$\lim_{x\to \infty}f(x)$ doesn't exist. Show that there is $x_0\in\mathbb{R}$ such that $f'(x_0)=0$.

Question

Let $f: \mathbb{R} \to \mathbb{R}$ such that:

(i) $f$ is differentiable in $\mathbb{R}$

(ii) The limit $\lim_{x\to \infty}f(x)$ doesn't exist (EDIT : neither finite nor infinite).

Show that there is $x_0\in\mathbb{R}$ such that $f'(x_0)=0$.

I understand intuitively that these terms satisfy that the function is not injective and thus I can use lagrange, but I'm wondering how to show it formally.

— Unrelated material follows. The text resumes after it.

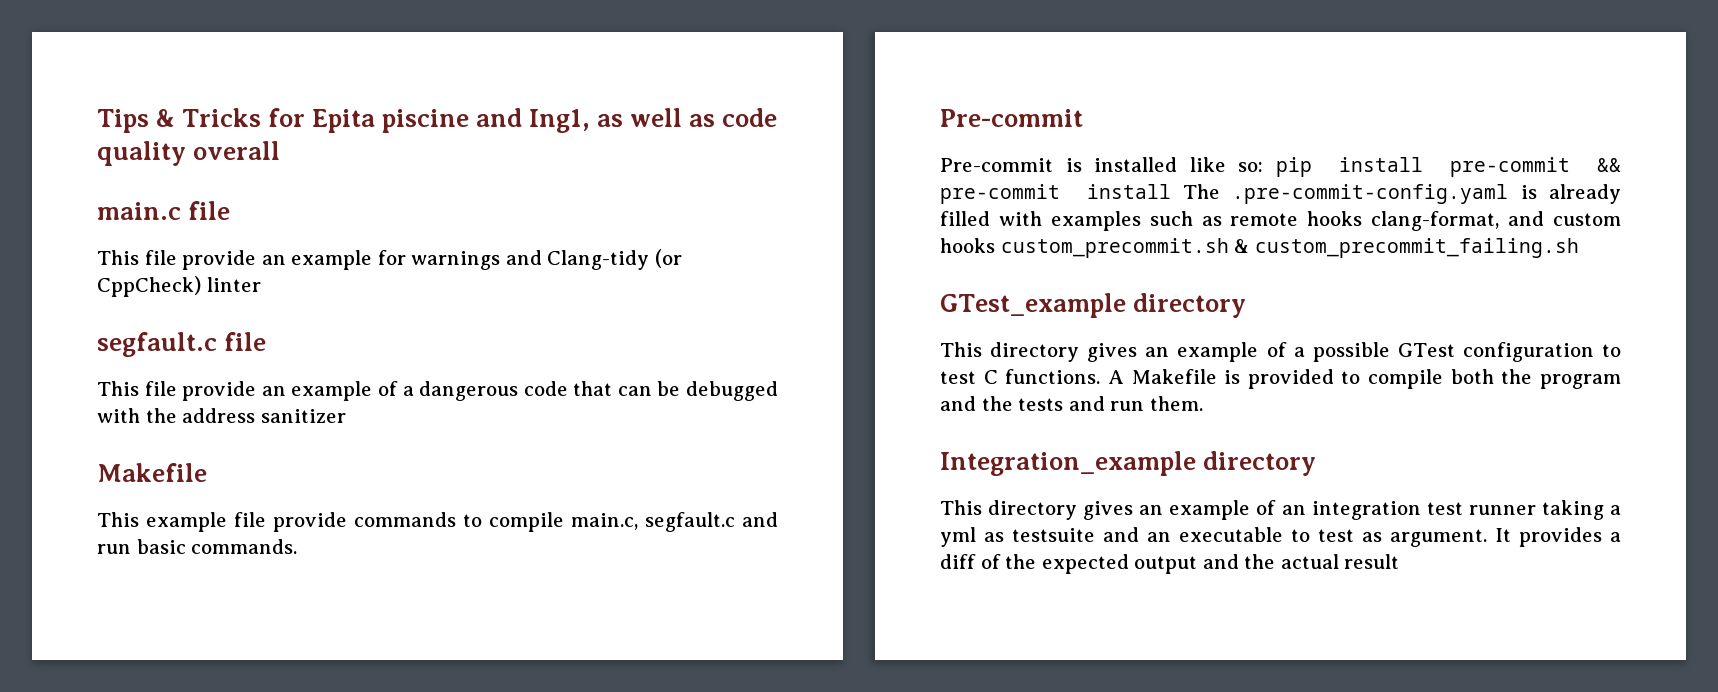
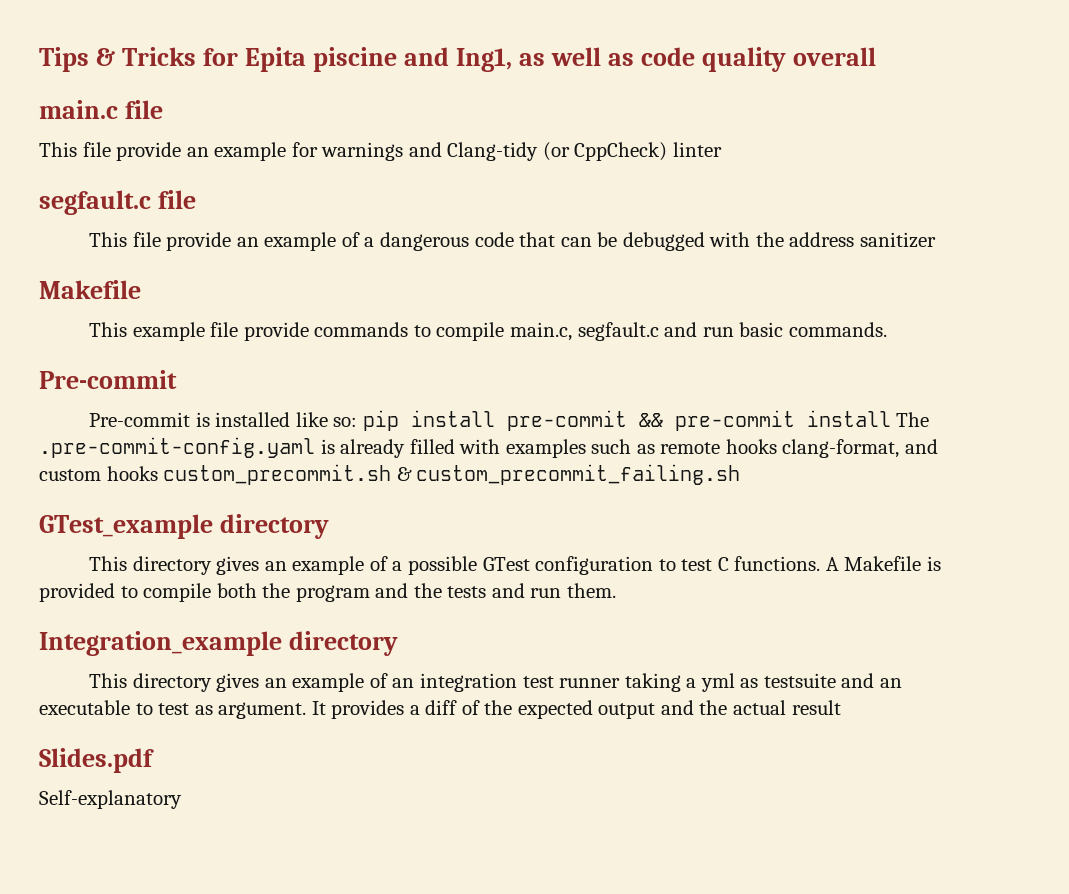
(1400, 561) none -> [39,748,154,773] [39,790,182,809] // Slides.pdf // Self-explanatory

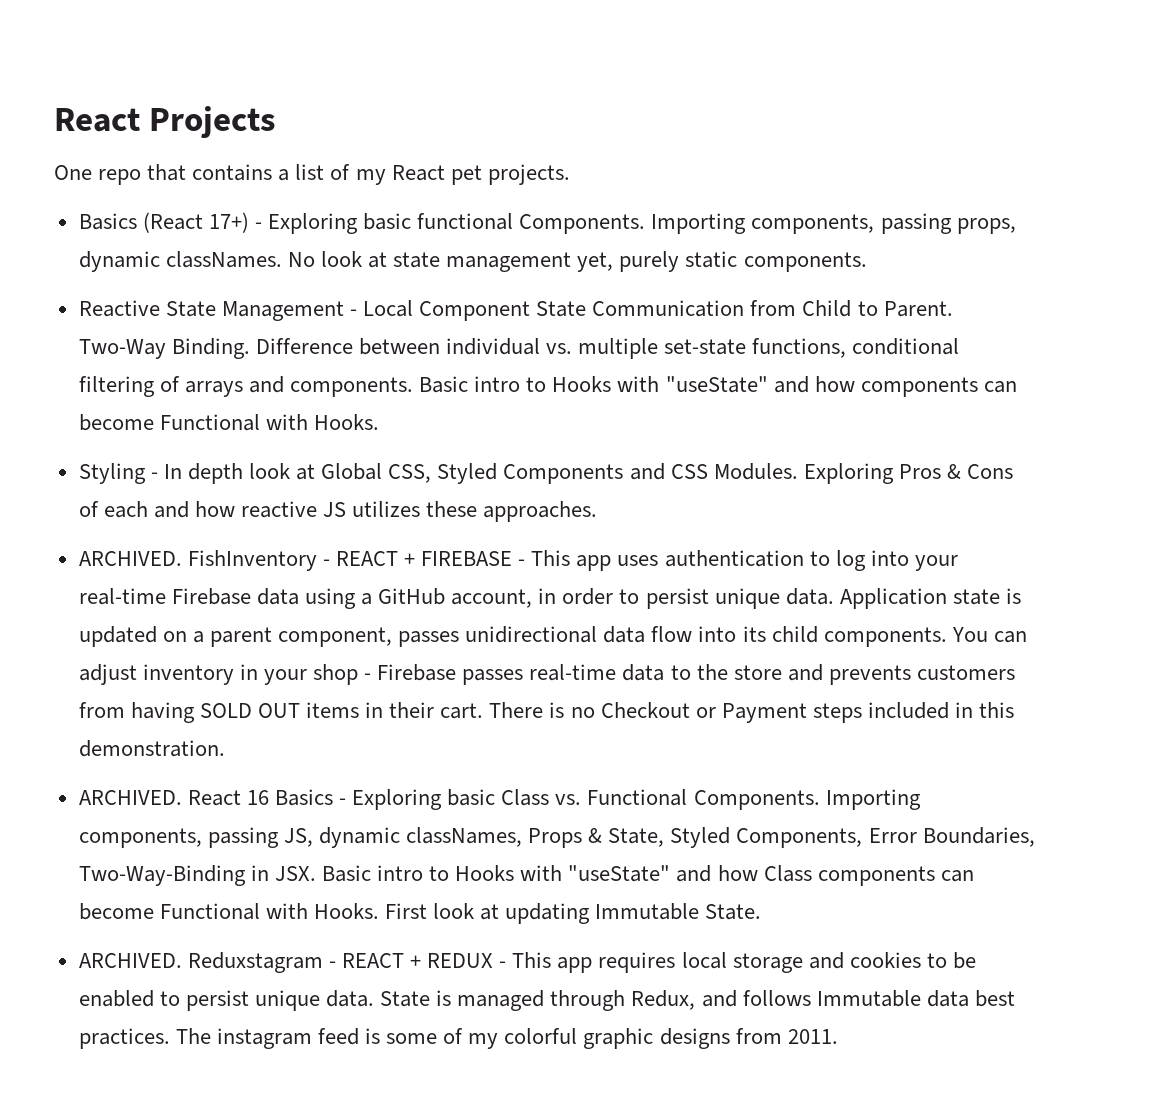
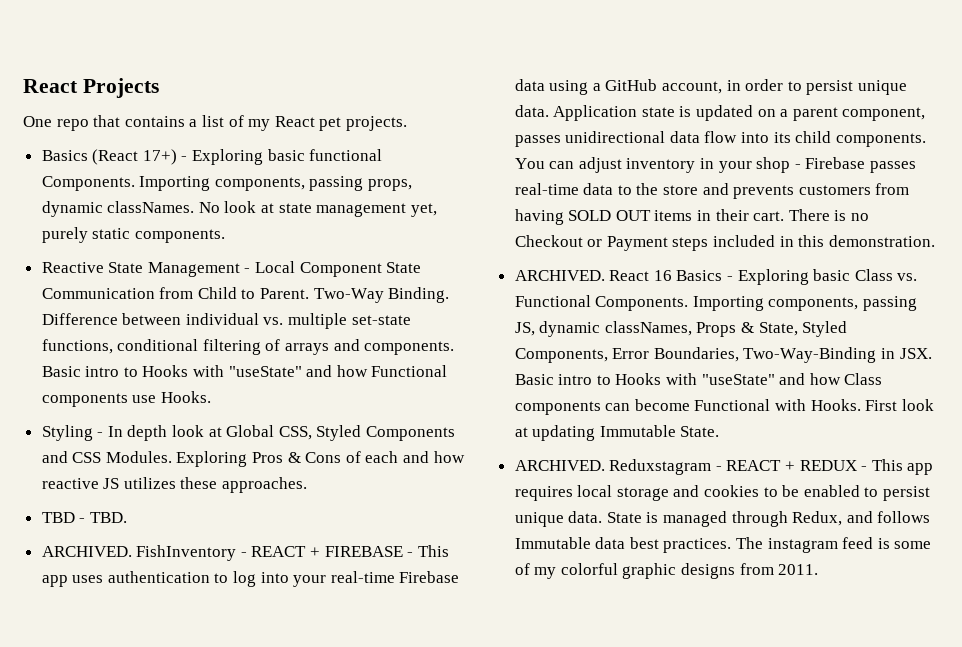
[860,377,1017,397] [78,414,308,431] components can become Functional with -> [371,365,448,377] [41,393,157,407] Functional components use
(598, 511) none -> [41,512,127,523] // TBD - TBD.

Any help would be appreciated

Answer 1

$$f(x) = x$$

• Differentiable function

• the limit $\lim_{x \to \infty} f(x) $ doesn't exist.

There is no such $x_ 0 ∈ \Bbb R$ such that $f′(x_0)=0$.

Contradiction.

Answer 2

If $f'$ has no zeros, it follows from Darboux's theorem that either $f'(x)$ is always greater than $0$ or always smaller. Therefore, $f$ is either increasing or decreasing. But then $\lim_{x\to\infty}f(x)$ must exist (in $\mathbb{R}\cup\{+\infty,-\infty\}$).